## Passage for review
# Barudan vs Tajima 4 Head Embroidery Machines



## Elevate7610 (Jun 8, 2017)

I currently have a Brother PR1000e 10 needle machine. I have brought in enough business that I need to get another machine. My business is continuing to grow so I am looking at other options besides another Brother Machine. I do a lot of hats and I don't like that the needle threader disrupts the designs, how close I can get to the brim, can't do visors, design size, etc. I started getting into embroidery to supplement our Sporting Goods business. We were contracting out the embroidery for uniforms and it just made sense to start with the Brother machine. I got it used for 8K, but still had to buy the cap driver and other frames that I preferred over the standard hoops. I ended up spending 14K for the 1 head machine/software/hoops/cap frame driver, etc. I don't want to spend that much again to replicate what I have. I want a better machine.

So while looking at other brands of commercial machines I have been looking at the Barudan versus Tajima machines. I've read the post "Story of 4 machines" and other older posts in the forum. I originally was thinking of getting a 2 head machine, but after talking with the Sales Reps it makes more sense to go with a 4 or 6 Head for the price. 

Barudan: (K Series)
4 head is 43K, 6 head is 49K versus 2 head is 32K. 

Tajima: (TFMX Series)
4 head is 47K, 6 head is 52K versus 2 head is 37K.

When it's only 10K more for twice the heads and my business has been growing enough that I need at least 2 heads and I've only been doing embroidery for 6 months it makes sense.

I would love to be able to pick up a used machine for less, but I can't seem to find any in my area.

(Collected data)
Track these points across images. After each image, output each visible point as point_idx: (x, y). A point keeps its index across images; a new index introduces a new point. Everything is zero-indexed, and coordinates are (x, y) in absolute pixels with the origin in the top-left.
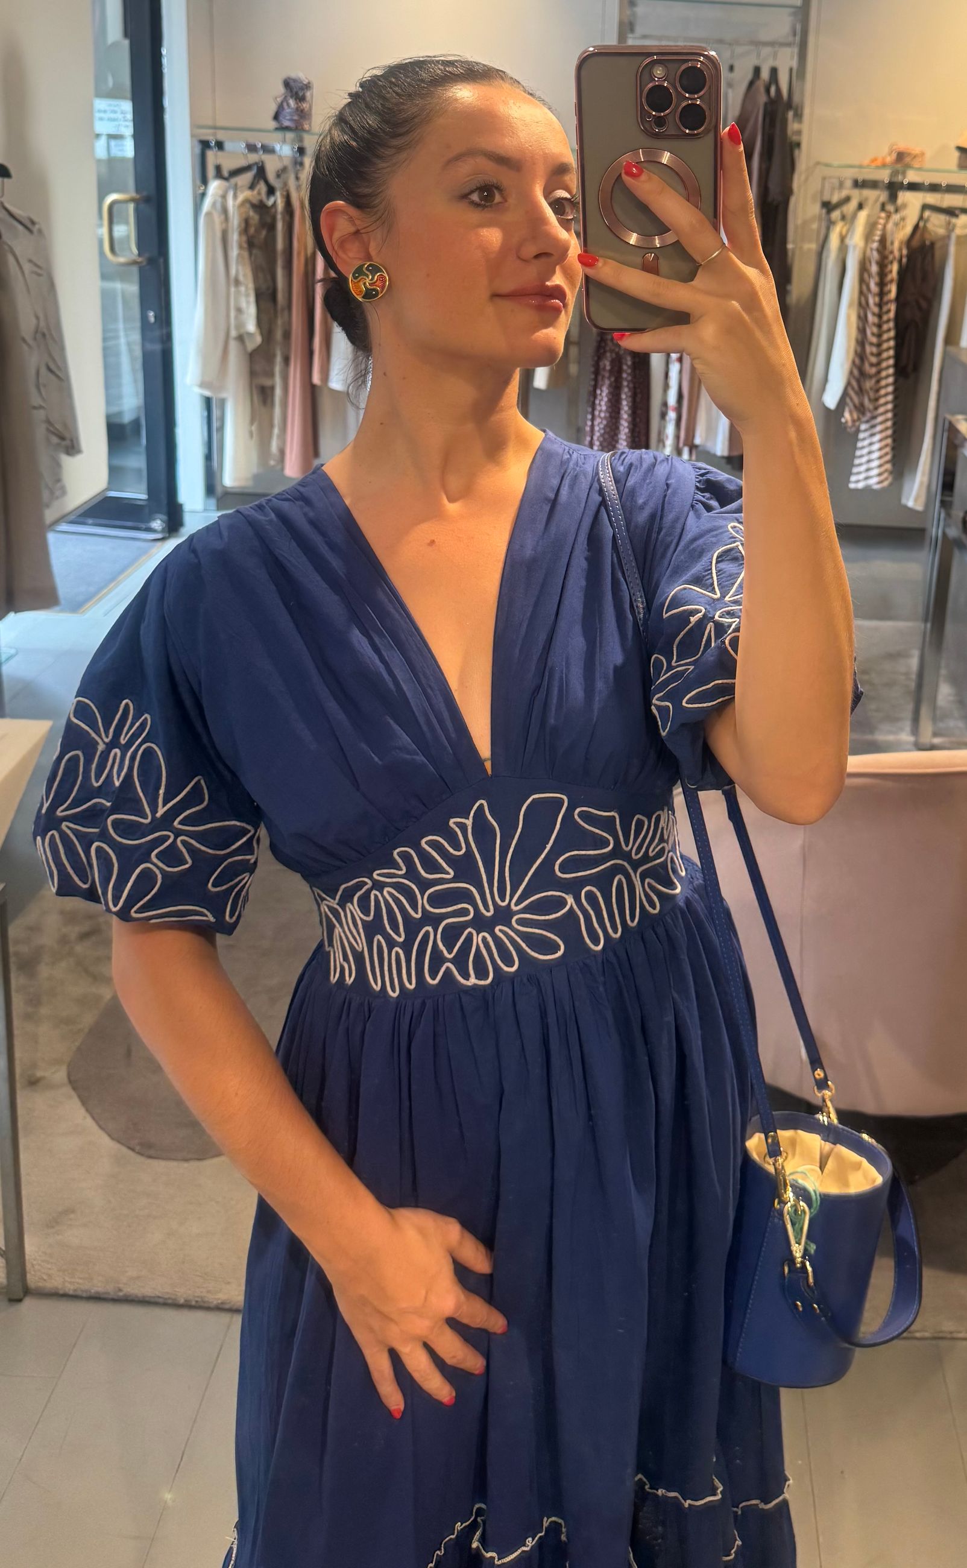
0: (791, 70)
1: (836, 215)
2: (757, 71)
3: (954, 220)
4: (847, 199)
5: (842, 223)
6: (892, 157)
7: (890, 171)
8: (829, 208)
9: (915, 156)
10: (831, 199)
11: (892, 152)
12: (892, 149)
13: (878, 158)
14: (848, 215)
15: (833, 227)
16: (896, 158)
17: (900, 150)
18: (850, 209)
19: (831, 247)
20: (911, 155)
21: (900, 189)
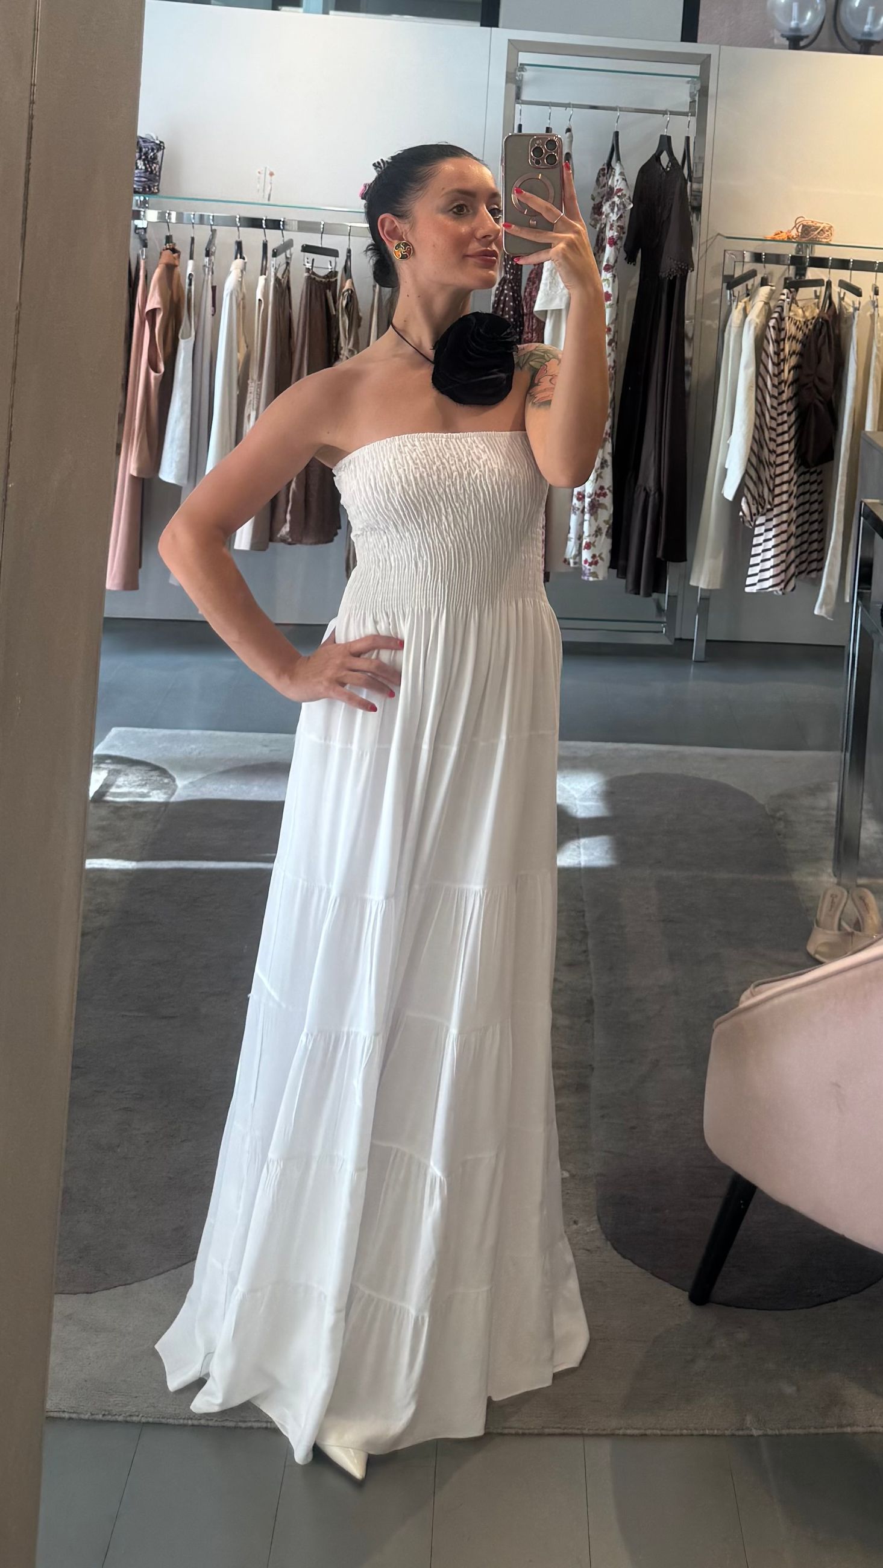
0: (688, 139)
1: (739, 289)
4: (753, 274)
5: (746, 299)
6: (798, 231)
7: (795, 245)
8: (731, 282)
9: (822, 230)
10: (732, 274)
11: (797, 226)
12: (797, 222)
13: (781, 232)
14: (753, 291)
15: (735, 303)
16: (801, 233)
17: (805, 224)
18: (753, 285)
19: (733, 325)
20: (817, 229)
21: (807, 264)
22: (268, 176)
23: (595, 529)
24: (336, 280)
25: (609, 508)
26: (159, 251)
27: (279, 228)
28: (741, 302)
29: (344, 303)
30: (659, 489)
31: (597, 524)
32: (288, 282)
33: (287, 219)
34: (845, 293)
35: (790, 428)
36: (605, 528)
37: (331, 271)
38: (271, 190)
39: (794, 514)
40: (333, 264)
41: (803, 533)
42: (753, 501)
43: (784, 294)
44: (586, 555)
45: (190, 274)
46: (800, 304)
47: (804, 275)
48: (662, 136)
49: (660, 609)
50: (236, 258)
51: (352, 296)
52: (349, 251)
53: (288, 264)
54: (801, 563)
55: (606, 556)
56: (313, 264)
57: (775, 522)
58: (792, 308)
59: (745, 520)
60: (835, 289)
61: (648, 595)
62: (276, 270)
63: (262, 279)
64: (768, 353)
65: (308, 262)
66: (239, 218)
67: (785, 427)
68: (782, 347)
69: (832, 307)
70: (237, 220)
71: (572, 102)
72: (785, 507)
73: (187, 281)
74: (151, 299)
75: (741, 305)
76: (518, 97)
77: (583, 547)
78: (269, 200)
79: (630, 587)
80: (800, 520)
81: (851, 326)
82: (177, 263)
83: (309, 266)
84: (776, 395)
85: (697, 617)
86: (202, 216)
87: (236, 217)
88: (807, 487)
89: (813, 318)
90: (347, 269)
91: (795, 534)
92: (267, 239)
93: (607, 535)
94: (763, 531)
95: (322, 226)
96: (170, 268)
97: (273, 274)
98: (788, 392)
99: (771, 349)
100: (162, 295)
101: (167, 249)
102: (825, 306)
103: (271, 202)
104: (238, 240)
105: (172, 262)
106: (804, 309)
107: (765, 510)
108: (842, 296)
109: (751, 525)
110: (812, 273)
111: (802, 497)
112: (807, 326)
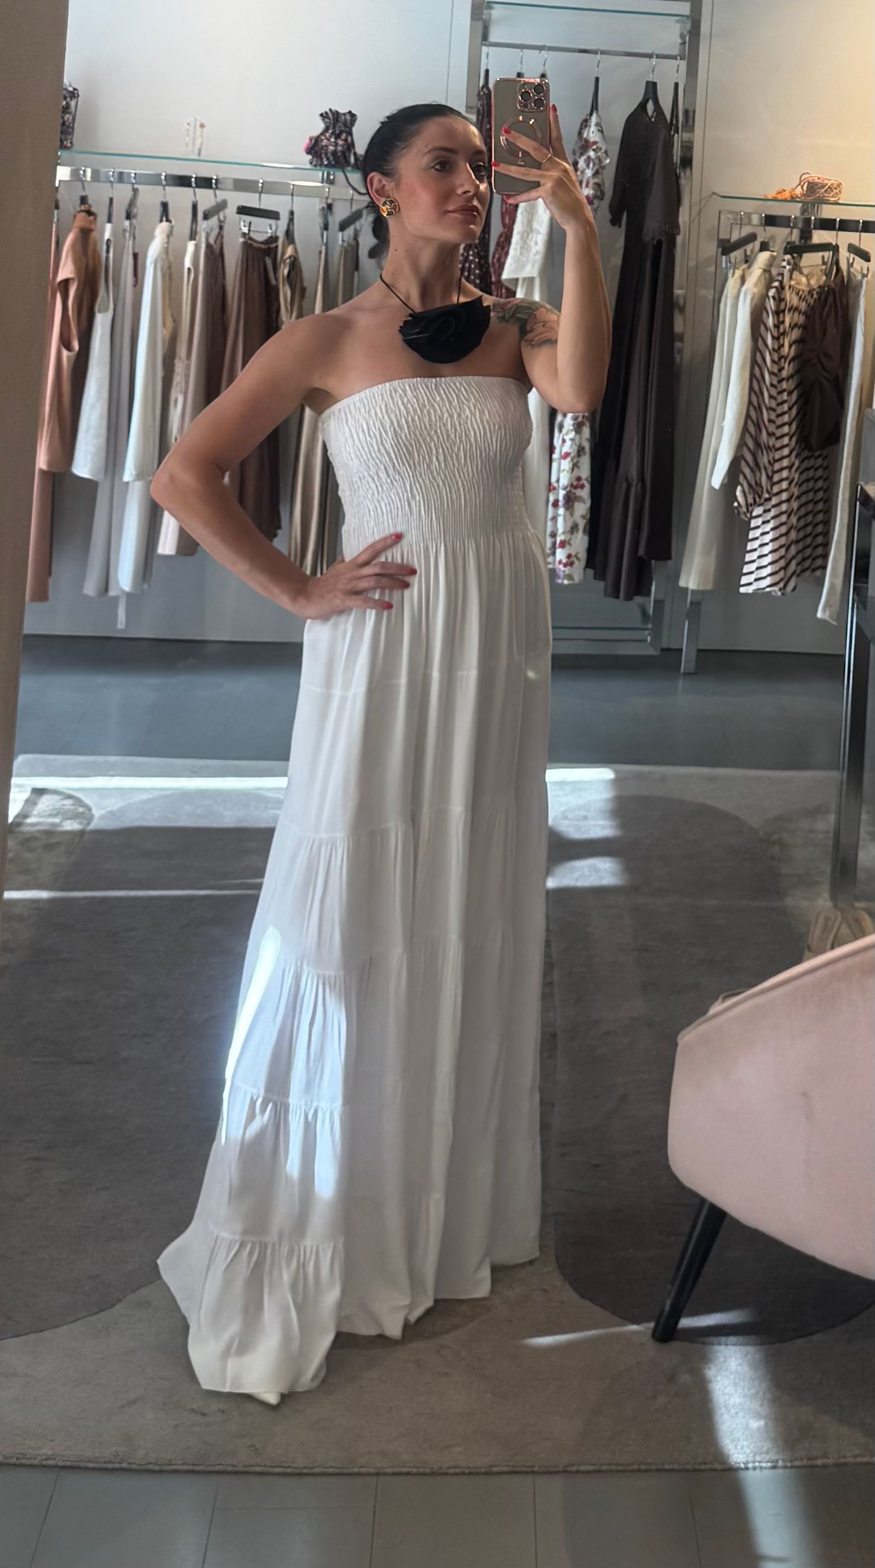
0: (676, 85)
1: (737, 255)
4: (752, 238)
5: (744, 266)
6: (802, 188)
7: (800, 205)
8: (727, 248)
9: (829, 187)
10: (728, 237)
11: (802, 183)
12: (802, 179)
13: (784, 191)
14: (753, 256)
15: (731, 271)
16: (807, 191)
17: (811, 181)
18: (752, 251)
19: (729, 295)
20: (823, 187)
21: (812, 226)
22: (198, 129)
23: (570, 524)
24: (277, 247)
25: (587, 502)
26: (72, 211)
27: (210, 187)
28: (738, 269)
29: (286, 271)
30: (642, 479)
31: (572, 520)
32: (222, 248)
33: (220, 177)
34: (854, 259)
35: (790, 409)
36: (582, 523)
37: (271, 237)
38: (201, 144)
39: (795, 505)
40: (274, 228)
41: (806, 526)
42: (750, 490)
43: (784, 260)
44: (560, 554)
45: (108, 240)
46: (805, 271)
47: (811, 237)
48: (648, 82)
49: (644, 613)
50: (161, 221)
51: (295, 264)
52: (292, 213)
53: (221, 228)
54: (804, 559)
55: (583, 555)
56: (250, 227)
57: (773, 513)
58: (794, 276)
59: (740, 510)
60: (844, 254)
61: (629, 598)
62: (208, 235)
63: (191, 246)
64: (768, 326)
65: (244, 226)
66: (165, 176)
67: (786, 407)
68: (781, 319)
69: (840, 274)
70: (163, 177)
71: (548, 44)
72: (784, 496)
73: (105, 247)
74: (64, 265)
75: (738, 273)
76: (485, 37)
77: (557, 545)
78: (199, 154)
79: (610, 590)
80: (803, 511)
81: (859, 294)
82: (93, 227)
83: (245, 230)
84: (775, 370)
85: (687, 623)
86: (121, 174)
87: (161, 175)
88: (811, 473)
89: (820, 287)
90: (289, 234)
91: (795, 528)
92: (198, 199)
93: (584, 531)
94: (760, 523)
95: (261, 185)
96: (85, 234)
97: (203, 239)
98: (788, 371)
99: (770, 321)
100: (76, 263)
101: (82, 211)
102: (832, 273)
103: (202, 158)
104: (165, 201)
105: (87, 225)
106: (809, 277)
107: (762, 501)
108: (851, 261)
109: (746, 516)
110: (819, 237)
111: (805, 484)
112: (812, 295)
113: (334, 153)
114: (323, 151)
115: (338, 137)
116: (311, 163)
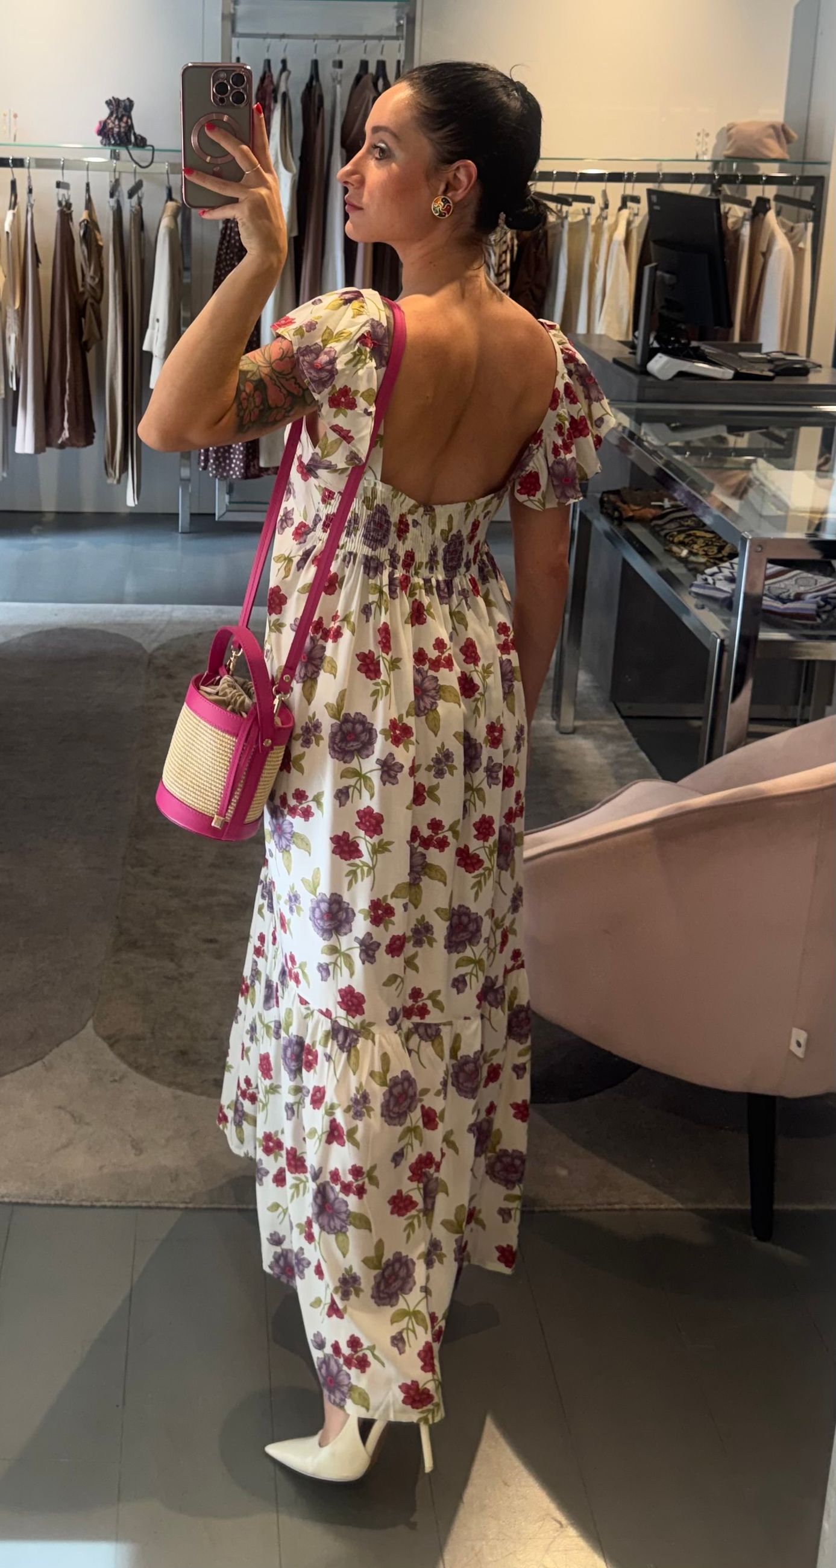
2: (364, 65)
3: (565, 208)
22: (13, 119)
27: (24, 166)
29: (82, 233)
33: (30, 157)
38: (16, 131)
52: (89, 186)
63: (11, 215)
65: (61, 197)
71: (287, 33)
76: (234, 30)
78: (15, 140)
83: (61, 200)
90: (88, 203)
95: (63, 163)
103: (17, 143)
113: (119, 133)
114: (110, 133)
115: (120, 120)
116: (102, 143)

## Exercises
A) According to the forum thread on embroidery machines, what is the quoted price of a 4 head Barudan K Series machine?
B) Convert the rows into a JSON list of strings, one string per line, from the line with "22: (268, 176)" to the line with "42: (753, 501)", both included.
The forum thread above has no connection to the rows.

## Solutions per task
A) 43K

B)
[
  "22: (268, 176)",
  "23: (595, 529)",
  "24: (336, 280)",
  "25: (609, 508)",
  "26: (159, 251)",
  "27: (279, 228)",
  "28: (741, 302)",
  "29: (344, 303)",
  "30: (659, 489)",
  "31: (597, 524)",
  "32: (288, 282)",
  "33: (287, 219)",
  "34: (845, 293)",
  "35: (790, 428)",
  "36: (605, 528)",
  "37: (331, 271)",
  "38: (271, 190)",
  "39: (794, 514)",
  "40: (333, 264)",
  "41: (803, 533)",
  "42: (753, 501)"
]